● Extrait du document:

------

Collaboration au régime nazi: les questions primordiales qu’il faut se poser aujourd’hui

Temps de lecture : 2 minutes Crédit photo :

Photo : cc Arminius

Bart Eeckhout
Auteur
Dominique Jonkers
Traducteur Dominique Jonkers

Le langage de la recherche scientifique abonde d’expressions galvaudées comme « innovant », « révolutionnaire » ou « fondateur», qu’il est prudent d’utiliser avec parcimonie. Et pourtant, « 1942 », l’ouvrage que consacre l’historien Herman Van Goethem à l’attitude des autorités communales anversoises pendant cette fameuse année de la Deuxième Guerre mondiale, mérite ces qualificatifs.

Le bourgmestre Leo Delwaide a activement facilité la persécution de la population juive de sa ville

S’appuyant sur un faisceau de preuves particulièrement solides, l’auteur démontre en effet que Leo Delwaide, bourgmestre catholique d’Anvers durant la Seconde Guerre mondiale, a activement facilité la persécution de la population juive de sa ville, et en particulier sa tranche la plus pauvre, la plus fragilisée. En outre, il aura fallu attendre 1942, année-charnière qui vit basculer la fortune des armes sur le front de l’Est, pour voir de nombreux édiles rallier « le bon côté de l’Histoire ».

------

● Enregistrements fournis:
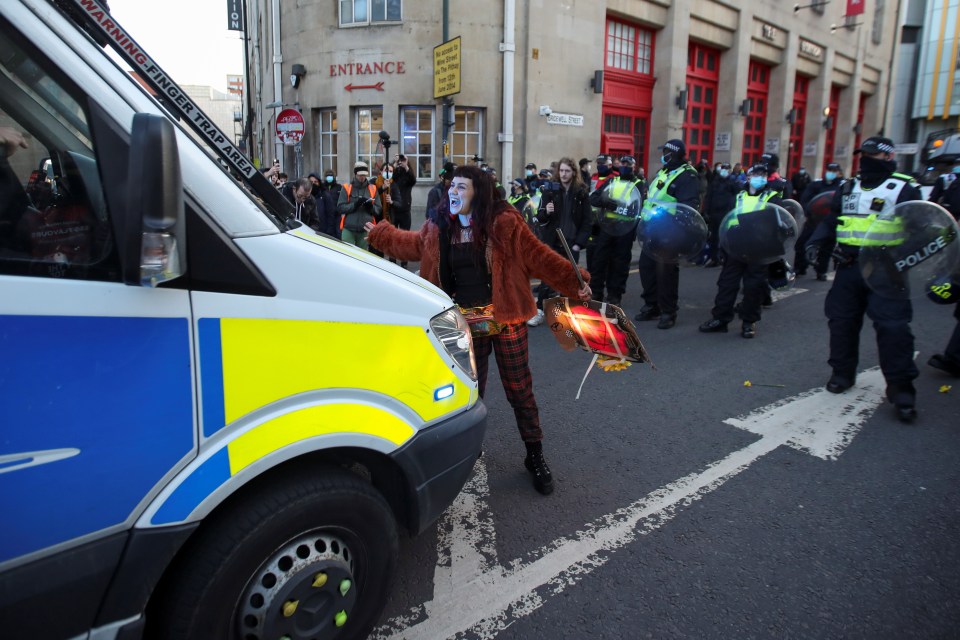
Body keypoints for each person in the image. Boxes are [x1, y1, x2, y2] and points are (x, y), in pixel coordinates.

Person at [364, 165, 592, 495]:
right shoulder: (438, 226)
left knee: (519, 390)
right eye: (452, 187)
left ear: (479, 192)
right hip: (463, 325)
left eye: (462, 187)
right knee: (470, 394)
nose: (454, 193)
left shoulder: (505, 222)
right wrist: (380, 234)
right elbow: (412, 244)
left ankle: (534, 455)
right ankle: (469, 451)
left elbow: (539, 257)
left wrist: (575, 282)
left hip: (506, 319)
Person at [805, 136, 923, 423]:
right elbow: (833, 220)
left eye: (872, 154)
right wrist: (817, 242)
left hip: (886, 270)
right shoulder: (848, 187)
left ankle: (901, 390)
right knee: (841, 321)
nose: (865, 158)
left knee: (893, 328)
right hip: (849, 267)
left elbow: (919, 228)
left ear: (888, 156)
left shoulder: (905, 188)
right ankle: (842, 373)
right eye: (863, 153)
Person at [699, 163, 783, 339]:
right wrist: (725, 244)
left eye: (763, 174)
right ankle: (721, 319)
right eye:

------

● Consigne: Dans l'extrait sur la collaboration au régime nazi, qui était le bourgmestre d'Anvers pendant la Seconde Guerre mondiale ? Les enregistrements viennent d'une autre source que l'extrait.

● Réponse ci-dessous: Leo Delwaide